ANTHC awarded two U.S. patents for rural sanitation and infrastructure projects

February 13, 2023

From its inception, ANTHC has been dedicated to improving the health and quality of life of Alaska Native people. Meeting the unique public health challenges of rural Alaska’s communities takes more than dedication and perseverance. Sometimes it takes ingenuity. 

John Warren, a civil engineer and director of Standards and Innovation at ANTHC, knows the public health, safety and climate issues concerning rural communities. He works with ANTHC Environmental Health and Engineering engineers and public health specialists who turn ideas into reality that change the lives of Alaskans. Finding solutions that are simple, inexpensive and transformational are what drive Warren to think outside the box.  

“Our customers are our concern,” Warren said about developing solutions that are easy to operate and require little maintenance. 

Warren and a dedicated team of engineers recently had two of their projects awarded U.S. patents on behalf of ANTHC. 

Portable Alternative Sanitation System (PASS)

For some Alaska communities that are vulnerable to flooding and erosion, piped sanitation infrastructure isn’t physically, or financially, feasible. For these areas, ANTHC engineers have designed a low-cost sanitation alternative that addresses the most basic needs of hand-washing, safe drinking water, safe human waste handling and improved indoor air quality. The system takes very little space, is simple to operate and can be disassembled and reassembled in a new location, as needed.

The Portable Alternative Sanitation System, also known as PASS, was awarded a U.S. patent in November 2021. It consists of a water treatment system, gravity-fed water storage tank, low-flow sink, waterless urinal, separating dry toilet, ventilation fan, seepage pit and optional rain catchment system. And since PASS is a portable, stand-alone system, it can be moved along with a household.

The PASS and its simplified version, the Mini PASS, are currently in more than 470 homes that would otherwise be using a honeybucket and water hauled in open tanks that is subject to contamination. Having in-home water and sanitation makes healthy hygiene practices easier, which has been shown to reduce illness according to public health research, including reports from ANTHC studies. Ongoing evaluations of households with PASS and Mini PASS units show these systems have made a difference both in the quality of life and in better health for families.

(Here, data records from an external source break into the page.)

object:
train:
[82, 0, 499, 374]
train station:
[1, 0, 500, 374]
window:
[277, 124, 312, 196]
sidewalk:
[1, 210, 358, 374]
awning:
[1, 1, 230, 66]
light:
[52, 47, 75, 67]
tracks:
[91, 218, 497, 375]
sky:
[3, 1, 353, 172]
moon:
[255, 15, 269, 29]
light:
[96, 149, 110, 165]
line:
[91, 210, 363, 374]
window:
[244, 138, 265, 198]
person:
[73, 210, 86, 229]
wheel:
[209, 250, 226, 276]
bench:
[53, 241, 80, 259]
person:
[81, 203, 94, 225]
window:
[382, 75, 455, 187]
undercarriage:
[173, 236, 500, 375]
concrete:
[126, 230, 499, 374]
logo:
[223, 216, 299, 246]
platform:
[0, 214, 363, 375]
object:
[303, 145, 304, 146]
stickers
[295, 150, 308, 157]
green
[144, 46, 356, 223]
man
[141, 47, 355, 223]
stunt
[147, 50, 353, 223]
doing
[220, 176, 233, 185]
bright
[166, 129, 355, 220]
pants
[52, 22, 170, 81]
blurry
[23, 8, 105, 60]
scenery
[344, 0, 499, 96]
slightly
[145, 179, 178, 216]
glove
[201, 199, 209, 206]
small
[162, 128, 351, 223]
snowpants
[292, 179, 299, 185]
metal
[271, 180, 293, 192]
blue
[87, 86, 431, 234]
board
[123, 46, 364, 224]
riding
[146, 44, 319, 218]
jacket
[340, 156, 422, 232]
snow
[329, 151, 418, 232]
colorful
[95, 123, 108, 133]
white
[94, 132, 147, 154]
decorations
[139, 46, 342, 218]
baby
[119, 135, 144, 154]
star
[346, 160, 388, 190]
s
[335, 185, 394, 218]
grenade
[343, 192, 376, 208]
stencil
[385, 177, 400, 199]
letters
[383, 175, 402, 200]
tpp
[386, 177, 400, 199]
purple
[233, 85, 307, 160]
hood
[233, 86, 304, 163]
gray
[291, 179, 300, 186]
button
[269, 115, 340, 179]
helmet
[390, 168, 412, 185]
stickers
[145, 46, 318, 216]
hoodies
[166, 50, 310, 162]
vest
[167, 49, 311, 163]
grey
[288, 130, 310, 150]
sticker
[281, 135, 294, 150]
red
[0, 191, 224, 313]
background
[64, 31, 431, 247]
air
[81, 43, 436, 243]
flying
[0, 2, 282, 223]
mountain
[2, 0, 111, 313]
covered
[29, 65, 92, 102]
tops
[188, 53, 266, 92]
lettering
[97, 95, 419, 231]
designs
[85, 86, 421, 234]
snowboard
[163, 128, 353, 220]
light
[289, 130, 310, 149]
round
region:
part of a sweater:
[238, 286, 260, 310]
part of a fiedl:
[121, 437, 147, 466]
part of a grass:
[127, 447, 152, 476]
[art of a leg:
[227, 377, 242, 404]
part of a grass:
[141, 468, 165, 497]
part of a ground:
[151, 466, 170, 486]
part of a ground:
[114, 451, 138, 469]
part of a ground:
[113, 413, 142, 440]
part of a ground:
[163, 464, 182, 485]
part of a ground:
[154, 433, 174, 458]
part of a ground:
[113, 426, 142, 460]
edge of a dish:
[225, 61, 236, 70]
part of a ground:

Hybrid Thermosiphon System

Arctic communities are especially vulnerable to climate change, and protecting critical infrastructure built on permafrost means keeping the ground frozen beneath them. Thermosiphons are used to stabilize permafrost under buildings, roads, and pipelines by chilling the ground. These fluid-filled, vacuum-sealed tubes operate when the ground temperature is warmer than the ambient air temperature. As the ground warms, the fluid in the bottom of the tube vaporizes (consuming heat) and rises to the top of the tube where the gas condenses due to cold air temperatures. The cycle repeats as the fluid returns below ground. This passive process occurs when there is sufficiently cold air temperatures to cause the gas to condense to a liquid. 

Rising winter air temperatures and longer summers are reducing the effectiveness of these passive cooling systems. This is where Warren and ANTHC engineers William Fraser and Bailey Gamble put their talent to work. They designed a mechanical chiller that clamps onto the existing thermosiphons. This extends the cooling capacity of the thermosiphons beyond the cold season and creates the year-round ability to keep the ground frozen. These cooling collars can be powered with solar energy, offsetting the cost of running the thermosiphons in summer months. 

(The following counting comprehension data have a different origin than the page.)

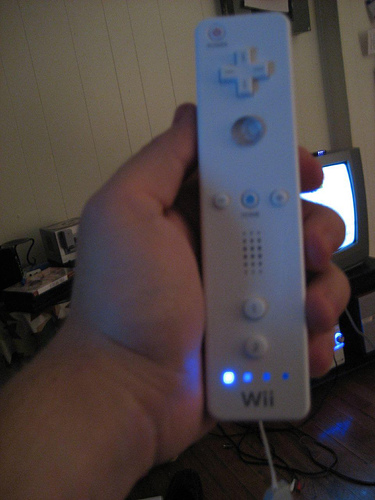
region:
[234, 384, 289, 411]
He is holding a Wii.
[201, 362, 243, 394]
The light is blue.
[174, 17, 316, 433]
The remote is white.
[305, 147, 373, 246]
The TV is on.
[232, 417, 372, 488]
The cords are on the floor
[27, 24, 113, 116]
The wall is tan.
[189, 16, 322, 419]
The buttons are white.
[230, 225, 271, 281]
There is a speaker on the remote.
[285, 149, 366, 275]
The TV is small.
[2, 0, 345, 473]
He is playing Wii.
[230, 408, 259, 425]
edge of a remote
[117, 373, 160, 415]
part of a wrist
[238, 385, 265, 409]
part of a graphic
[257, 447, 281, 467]
part of a wire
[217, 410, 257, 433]
edge of a remote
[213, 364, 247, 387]
part of a light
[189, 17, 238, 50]
power button on the remote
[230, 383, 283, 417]
letters on the remote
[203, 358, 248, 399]
blue light on remote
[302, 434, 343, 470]
wire on the ground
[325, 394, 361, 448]
light hitting the ground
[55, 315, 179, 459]
wrist of the person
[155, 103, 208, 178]
thumb of the person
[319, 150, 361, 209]
light from the television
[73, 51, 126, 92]
wall behind the television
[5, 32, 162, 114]
lines on the wall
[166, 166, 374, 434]
Someone is holding a Wii controller.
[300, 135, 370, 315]
The television is turned on.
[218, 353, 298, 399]
The controller is turned on.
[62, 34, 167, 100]
The wall is white.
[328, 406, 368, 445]
The floor is wooden.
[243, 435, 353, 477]
There are wires on the floor.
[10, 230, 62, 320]
The table is cluttered.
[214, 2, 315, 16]
A picture hangs above the television.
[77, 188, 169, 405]
The controller is held in a left hand.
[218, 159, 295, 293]
The controller is white.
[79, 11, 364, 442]
man holding a gaming controller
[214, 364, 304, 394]
blue led lights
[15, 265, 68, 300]
a book on a shelf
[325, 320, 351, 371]
a gaming console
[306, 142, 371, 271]
a TV on an entertainment unit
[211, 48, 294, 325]
various buttons on a gaming controller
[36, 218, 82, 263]
a cardboard box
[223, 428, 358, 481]
a bunch of wires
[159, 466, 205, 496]
a black shoe on the floor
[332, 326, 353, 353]
a blue led light on a gaming console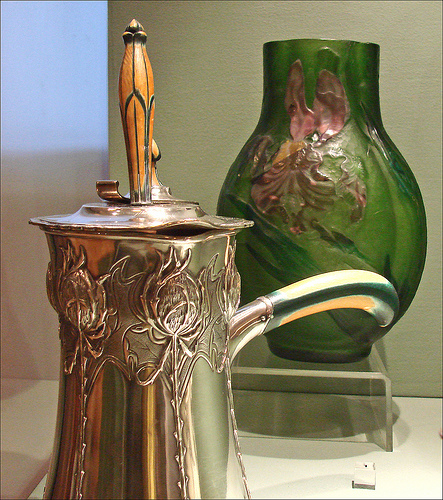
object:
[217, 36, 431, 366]
vase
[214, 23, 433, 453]
display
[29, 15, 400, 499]
canister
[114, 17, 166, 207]
handle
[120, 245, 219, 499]
foral design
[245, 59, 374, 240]
glass design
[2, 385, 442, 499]
display table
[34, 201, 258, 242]
top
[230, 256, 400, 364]
spout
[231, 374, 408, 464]
shadow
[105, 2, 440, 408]
wall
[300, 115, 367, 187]
light reflection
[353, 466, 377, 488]
clip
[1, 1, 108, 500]
wall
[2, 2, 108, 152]
blue color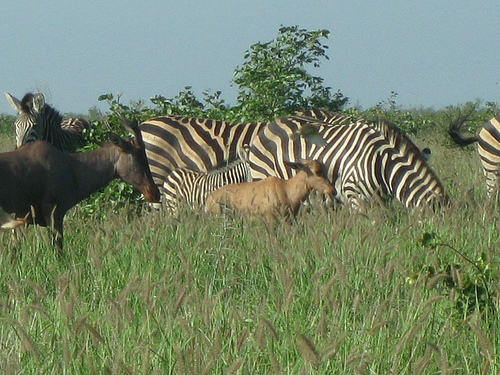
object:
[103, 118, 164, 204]
head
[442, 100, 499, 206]
animal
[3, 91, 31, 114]
ear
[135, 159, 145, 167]
eye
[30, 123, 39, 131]
eye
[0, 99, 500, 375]
grass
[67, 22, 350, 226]
bush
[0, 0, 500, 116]
sky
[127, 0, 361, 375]
middle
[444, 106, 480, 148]
tail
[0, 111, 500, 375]
field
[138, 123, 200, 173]
stripe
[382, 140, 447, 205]
neck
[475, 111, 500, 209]
back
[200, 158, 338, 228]
ram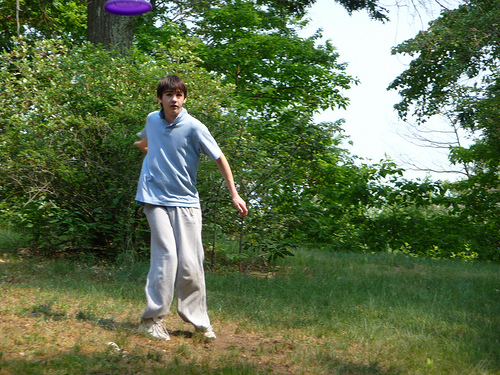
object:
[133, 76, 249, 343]
boy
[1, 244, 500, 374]
field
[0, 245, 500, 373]
grass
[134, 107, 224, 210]
t-shirt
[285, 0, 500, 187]
clouds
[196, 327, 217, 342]
shoes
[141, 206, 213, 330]
pants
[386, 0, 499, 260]
tree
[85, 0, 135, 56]
trunk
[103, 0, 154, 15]
frisbee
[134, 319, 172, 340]
shoe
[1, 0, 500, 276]
bush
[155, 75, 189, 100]
hair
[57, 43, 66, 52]
flower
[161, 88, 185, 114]
face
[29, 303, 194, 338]
shadow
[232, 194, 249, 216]
hand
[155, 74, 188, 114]
head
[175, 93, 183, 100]
eye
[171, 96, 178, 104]
nose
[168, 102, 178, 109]
mouth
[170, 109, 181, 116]
chin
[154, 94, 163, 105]
ear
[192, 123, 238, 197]
arm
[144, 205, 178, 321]
leg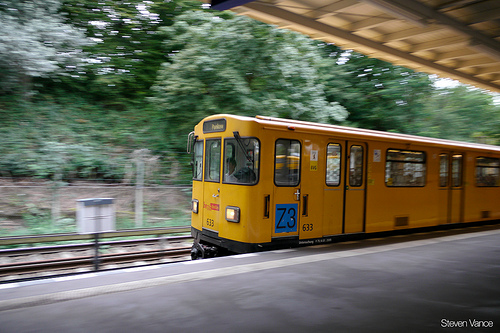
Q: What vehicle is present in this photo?
A: Train.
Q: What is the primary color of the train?
A: Yellow.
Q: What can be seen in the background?
A: Trees.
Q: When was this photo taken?
A: In the daytime.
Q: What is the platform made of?
A: Concrete.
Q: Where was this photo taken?
A: At the train station.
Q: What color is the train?
A: Yellow.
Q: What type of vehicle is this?
A: A train.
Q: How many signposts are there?
A: One.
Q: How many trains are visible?
A: One.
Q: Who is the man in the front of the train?
A: The operator.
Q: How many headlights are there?
A: Two.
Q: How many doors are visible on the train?
A: Six.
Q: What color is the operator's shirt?
A: White.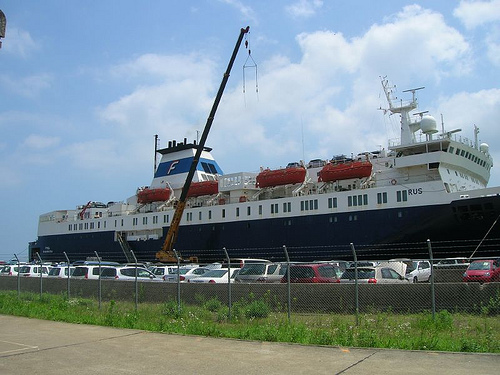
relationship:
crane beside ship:
[156, 17, 262, 263] [26, 140, 497, 253]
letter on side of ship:
[164, 159, 182, 172] [26, 140, 497, 253]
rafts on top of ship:
[139, 158, 375, 190] [26, 140, 497, 253]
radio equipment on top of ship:
[364, 76, 471, 151] [26, 140, 497, 253]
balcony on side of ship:
[64, 204, 499, 244] [26, 140, 497, 253]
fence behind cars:
[9, 241, 499, 314] [2, 254, 489, 288]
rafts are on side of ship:
[139, 158, 375, 190] [26, 140, 497, 253]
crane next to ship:
[156, 17, 262, 263] [26, 140, 497, 253]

“I love elegant engineering solutions,” said Warren. “Why not take the abundant summer sun that is thawing the ground and put it to work freezing the ground? Work with Mother Nature. Keep it simple and take what works against you and make it work for you.”

A U.S. patent was awarded to ANTHC, Warren, Fraser, and Gamble in August 2022 for the Hybrid Thermosiphon System for its innovative approach to preserving at-risk infrastructure in cold climates. 

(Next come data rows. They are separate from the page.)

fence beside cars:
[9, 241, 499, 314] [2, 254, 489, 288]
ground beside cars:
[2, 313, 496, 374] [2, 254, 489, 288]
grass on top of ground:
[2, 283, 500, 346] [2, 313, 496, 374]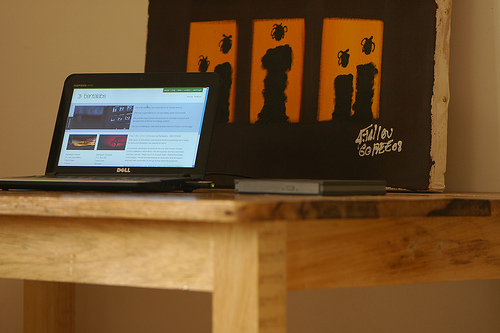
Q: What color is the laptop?
A: Black.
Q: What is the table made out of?
A: Wood.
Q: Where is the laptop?
A: On the desk.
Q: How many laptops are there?
A: One.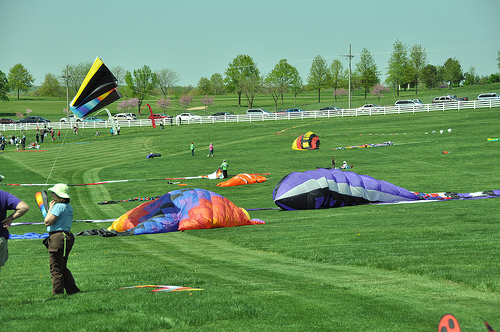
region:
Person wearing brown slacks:
[30, 176, 87, 306]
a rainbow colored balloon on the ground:
[95, 182, 266, 240]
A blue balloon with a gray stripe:
[268, 164, 497, 209]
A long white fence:
[0, 94, 498, 139]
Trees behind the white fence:
[1, 48, 498, 112]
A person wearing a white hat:
[30, 181, 79, 299]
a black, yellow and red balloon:
[291, 127, 323, 157]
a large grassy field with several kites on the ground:
[0, 75, 497, 330]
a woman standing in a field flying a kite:
[38, 175, 85, 298]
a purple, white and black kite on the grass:
[269, 165, 496, 212]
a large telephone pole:
[340, 39, 357, 119]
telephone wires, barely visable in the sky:
[349, 45, 498, 62]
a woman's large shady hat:
[46, 180, 71, 200]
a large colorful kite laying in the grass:
[68, 185, 266, 240]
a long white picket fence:
[0, 88, 497, 139]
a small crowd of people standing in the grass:
[1, 122, 125, 151]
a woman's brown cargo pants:
[46, 231, 83, 301]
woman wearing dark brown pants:
[43, 181, 81, 295]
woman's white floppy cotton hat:
[46, 181, 71, 198]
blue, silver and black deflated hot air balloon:
[271, 166, 498, 209]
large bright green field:
[0, 105, 499, 330]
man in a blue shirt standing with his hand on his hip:
[0, 173, 30, 268]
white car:
[176, 112, 201, 118]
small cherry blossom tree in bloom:
[176, 89, 195, 112]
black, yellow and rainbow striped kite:
[70, 55, 122, 120]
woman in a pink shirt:
[206, 142, 216, 157]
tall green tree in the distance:
[7, 61, 34, 98]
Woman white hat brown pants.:
[33, 178, 95, 312]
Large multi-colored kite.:
[95, 179, 268, 242]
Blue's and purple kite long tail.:
[269, 158, 499, 220]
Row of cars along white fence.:
[183, 87, 499, 119]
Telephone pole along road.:
[339, 39, 359, 121]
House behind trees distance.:
[392, 63, 477, 93]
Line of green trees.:
[209, 44, 340, 103]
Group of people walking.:
[1, 124, 108, 153]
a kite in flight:
[70, 55, 122, 120]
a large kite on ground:
[273, 162, 497, 209]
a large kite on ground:
[101, 185, 266, 230]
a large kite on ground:
[291, 129, 321, 150]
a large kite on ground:
[217, 170, 268, 186]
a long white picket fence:
[1, 96, 499, 131]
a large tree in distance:
[225, 53, 259, 104]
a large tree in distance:
[267, 58, 298, 105]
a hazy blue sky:
[1, 0, 498, 86]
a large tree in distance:
[6, 62, 34, 99]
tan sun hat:
[46, 178, 73, 205]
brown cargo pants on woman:
[41, 228, 83, 298]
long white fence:
[1, 93, 499, 135]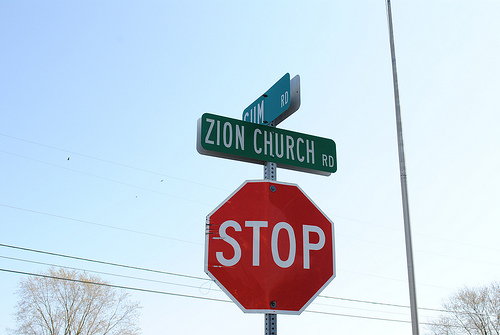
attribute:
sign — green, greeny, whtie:
[192, 69, 348, 181]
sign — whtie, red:
[192, 170, 338, 325]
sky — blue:
[69, 25, 84, 53]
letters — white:
[212, 118, 345, 158]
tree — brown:
[23, 264, 110, 329]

While patents are the official proof of ingenuity, it’s the reason behind them that inspires Warren. He’s been working on solutions for rural Alaskans at ANTHC for over 21 years. 

“The opportunity to help people is why I come to work,” Warren said.

Patents protect ideas. They give credit to the creative minds that develop a new concept into something useful. ANTHC’s patents not only document its contribution to better living in Alaska’s challenging climate and geography, they are a testament to the dedicated staff who work on behalf of rural Alaska’s communities and public health.